▸ **Problem requirements**
Out of the lines below, please list those that hold the string "round".

[Saved data entries]
====
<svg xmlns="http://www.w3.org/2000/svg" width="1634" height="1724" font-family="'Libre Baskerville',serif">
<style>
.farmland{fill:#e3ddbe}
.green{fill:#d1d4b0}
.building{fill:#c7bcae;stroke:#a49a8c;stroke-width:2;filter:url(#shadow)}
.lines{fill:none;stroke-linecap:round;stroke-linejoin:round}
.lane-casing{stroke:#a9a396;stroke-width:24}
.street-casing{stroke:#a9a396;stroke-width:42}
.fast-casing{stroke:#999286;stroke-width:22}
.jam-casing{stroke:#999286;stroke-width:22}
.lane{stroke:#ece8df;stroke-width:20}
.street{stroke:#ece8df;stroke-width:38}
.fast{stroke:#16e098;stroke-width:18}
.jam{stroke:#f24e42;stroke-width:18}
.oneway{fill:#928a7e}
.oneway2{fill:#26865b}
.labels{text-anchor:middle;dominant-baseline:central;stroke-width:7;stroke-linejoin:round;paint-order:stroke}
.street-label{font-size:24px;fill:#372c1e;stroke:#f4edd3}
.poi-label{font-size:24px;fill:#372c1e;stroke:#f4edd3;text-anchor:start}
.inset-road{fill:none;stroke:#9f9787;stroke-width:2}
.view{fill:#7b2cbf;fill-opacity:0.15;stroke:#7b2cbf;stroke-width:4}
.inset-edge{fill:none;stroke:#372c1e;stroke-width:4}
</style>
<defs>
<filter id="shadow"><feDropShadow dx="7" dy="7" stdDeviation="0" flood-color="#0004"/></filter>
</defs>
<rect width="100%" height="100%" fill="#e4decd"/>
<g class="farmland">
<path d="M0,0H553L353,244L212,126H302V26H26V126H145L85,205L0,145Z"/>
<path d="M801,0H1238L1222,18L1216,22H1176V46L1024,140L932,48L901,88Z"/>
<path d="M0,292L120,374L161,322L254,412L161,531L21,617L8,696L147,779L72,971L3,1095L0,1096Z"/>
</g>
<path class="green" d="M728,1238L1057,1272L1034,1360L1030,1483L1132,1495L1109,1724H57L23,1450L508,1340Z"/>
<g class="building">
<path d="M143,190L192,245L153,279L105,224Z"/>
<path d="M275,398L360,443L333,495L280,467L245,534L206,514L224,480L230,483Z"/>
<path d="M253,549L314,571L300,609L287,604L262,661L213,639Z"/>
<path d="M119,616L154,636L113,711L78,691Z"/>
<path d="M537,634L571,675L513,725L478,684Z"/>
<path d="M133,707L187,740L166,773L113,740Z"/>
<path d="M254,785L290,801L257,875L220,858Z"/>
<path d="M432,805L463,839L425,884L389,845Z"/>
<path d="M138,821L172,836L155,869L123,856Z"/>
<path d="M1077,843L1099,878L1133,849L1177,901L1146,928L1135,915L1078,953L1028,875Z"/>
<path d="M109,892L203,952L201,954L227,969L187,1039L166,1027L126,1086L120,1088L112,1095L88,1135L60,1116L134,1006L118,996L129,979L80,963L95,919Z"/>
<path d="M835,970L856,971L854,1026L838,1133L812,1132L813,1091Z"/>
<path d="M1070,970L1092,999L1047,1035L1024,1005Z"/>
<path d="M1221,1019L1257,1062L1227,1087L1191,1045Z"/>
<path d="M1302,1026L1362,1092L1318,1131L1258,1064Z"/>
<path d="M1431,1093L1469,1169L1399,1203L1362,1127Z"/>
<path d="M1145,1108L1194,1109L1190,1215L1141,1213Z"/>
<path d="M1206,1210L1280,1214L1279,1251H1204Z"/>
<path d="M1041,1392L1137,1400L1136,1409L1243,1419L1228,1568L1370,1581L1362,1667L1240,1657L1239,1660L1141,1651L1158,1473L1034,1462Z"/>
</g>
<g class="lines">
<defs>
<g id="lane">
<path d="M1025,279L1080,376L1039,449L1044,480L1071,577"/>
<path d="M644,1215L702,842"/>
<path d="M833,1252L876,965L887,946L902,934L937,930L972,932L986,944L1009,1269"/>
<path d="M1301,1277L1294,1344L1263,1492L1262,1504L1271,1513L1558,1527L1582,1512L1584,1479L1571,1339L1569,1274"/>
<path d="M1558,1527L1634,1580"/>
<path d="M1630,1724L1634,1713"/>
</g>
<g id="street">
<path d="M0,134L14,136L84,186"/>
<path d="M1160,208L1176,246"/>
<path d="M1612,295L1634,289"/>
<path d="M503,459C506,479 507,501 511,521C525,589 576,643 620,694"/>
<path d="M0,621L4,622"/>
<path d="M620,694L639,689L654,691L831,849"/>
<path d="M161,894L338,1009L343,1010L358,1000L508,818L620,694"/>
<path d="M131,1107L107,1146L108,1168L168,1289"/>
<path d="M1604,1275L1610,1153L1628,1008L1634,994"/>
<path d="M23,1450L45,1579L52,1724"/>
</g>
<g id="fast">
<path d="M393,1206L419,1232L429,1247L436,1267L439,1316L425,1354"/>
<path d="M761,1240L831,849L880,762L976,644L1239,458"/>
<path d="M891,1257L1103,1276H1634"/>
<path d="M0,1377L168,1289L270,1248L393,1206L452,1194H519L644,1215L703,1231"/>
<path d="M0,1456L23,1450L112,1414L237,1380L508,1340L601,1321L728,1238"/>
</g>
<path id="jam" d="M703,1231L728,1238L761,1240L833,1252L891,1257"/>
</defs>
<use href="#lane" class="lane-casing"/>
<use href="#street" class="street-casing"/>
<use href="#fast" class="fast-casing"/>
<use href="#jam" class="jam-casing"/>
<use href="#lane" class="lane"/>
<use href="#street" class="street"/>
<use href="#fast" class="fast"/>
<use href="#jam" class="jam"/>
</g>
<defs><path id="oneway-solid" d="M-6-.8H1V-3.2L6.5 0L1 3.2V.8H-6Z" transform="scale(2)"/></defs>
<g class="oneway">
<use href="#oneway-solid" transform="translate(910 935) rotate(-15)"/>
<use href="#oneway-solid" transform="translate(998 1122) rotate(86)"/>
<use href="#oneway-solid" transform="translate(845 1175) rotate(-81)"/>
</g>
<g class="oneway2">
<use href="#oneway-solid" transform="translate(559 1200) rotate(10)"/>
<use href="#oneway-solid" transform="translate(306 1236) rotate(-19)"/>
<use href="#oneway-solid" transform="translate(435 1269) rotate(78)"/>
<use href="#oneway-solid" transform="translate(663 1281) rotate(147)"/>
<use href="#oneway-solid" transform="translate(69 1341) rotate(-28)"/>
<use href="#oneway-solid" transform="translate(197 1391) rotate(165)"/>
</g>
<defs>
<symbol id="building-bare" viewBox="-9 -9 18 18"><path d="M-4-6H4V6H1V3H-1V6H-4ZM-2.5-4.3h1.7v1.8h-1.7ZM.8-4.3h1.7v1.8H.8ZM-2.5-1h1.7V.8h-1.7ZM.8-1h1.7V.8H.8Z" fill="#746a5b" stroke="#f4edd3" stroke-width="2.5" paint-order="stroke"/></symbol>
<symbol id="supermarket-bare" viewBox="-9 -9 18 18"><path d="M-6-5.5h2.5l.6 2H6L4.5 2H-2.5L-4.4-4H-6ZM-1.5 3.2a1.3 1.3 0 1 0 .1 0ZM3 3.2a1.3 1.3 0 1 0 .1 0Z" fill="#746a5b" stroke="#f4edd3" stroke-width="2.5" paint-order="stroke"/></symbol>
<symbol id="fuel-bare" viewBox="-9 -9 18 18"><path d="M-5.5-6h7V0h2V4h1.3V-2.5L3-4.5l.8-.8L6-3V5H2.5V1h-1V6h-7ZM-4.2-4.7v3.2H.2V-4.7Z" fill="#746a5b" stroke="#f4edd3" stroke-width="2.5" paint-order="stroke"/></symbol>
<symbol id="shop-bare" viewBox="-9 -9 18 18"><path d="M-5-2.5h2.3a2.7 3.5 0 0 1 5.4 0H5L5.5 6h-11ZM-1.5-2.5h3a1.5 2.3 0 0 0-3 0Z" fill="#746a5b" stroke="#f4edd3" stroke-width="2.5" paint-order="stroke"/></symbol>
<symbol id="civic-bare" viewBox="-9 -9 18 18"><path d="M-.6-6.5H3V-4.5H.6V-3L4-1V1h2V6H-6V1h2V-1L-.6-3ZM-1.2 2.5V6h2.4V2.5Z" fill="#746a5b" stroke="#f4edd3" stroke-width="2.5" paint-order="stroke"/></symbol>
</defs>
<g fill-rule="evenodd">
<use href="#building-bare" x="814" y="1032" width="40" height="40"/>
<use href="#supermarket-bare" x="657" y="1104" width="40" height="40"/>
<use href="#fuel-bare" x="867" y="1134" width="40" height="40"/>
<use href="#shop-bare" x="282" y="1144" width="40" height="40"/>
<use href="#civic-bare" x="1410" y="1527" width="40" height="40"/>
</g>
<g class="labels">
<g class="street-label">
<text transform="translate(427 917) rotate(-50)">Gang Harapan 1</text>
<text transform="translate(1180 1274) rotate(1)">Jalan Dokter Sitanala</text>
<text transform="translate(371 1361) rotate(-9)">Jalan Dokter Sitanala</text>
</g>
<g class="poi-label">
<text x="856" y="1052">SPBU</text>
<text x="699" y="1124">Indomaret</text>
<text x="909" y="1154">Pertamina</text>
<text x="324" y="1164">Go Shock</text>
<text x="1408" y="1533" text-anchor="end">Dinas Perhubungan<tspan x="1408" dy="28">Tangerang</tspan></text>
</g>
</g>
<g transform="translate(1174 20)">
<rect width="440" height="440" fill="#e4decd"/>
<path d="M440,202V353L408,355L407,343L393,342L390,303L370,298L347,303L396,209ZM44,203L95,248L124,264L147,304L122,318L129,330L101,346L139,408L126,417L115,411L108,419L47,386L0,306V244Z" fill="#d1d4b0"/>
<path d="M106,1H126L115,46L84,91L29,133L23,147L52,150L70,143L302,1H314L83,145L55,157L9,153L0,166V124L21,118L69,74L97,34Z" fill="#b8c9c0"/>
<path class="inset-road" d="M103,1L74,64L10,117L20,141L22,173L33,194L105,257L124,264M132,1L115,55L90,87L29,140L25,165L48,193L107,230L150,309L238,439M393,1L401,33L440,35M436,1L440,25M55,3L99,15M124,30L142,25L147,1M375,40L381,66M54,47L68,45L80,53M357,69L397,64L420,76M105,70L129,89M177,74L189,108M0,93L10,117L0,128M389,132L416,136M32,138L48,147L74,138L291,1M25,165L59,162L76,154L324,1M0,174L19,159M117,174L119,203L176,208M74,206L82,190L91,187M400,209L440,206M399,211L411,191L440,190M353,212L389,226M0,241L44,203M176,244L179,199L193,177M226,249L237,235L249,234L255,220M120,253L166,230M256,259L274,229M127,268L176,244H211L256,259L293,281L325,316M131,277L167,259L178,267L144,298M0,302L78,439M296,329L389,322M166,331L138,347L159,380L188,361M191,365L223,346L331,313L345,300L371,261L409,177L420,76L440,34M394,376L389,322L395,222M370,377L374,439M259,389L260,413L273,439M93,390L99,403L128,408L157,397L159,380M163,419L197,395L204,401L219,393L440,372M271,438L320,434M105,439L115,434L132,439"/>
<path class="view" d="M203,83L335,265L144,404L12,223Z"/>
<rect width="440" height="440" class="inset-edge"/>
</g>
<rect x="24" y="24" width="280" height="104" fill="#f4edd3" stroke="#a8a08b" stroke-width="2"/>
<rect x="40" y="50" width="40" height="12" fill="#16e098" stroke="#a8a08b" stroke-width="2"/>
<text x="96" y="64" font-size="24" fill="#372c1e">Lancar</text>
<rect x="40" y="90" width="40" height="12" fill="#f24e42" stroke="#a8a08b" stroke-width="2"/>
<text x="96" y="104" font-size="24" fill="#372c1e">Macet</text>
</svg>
====
▸ **Solution to the exercise**
.lines{fill:none;stroke-linecap:round;stroke-linejoin:round}
.labels{text-anchor:middle;dominant-baseline:central;stroke-width:7;stroke-linejoin:round;paint-order:stroke}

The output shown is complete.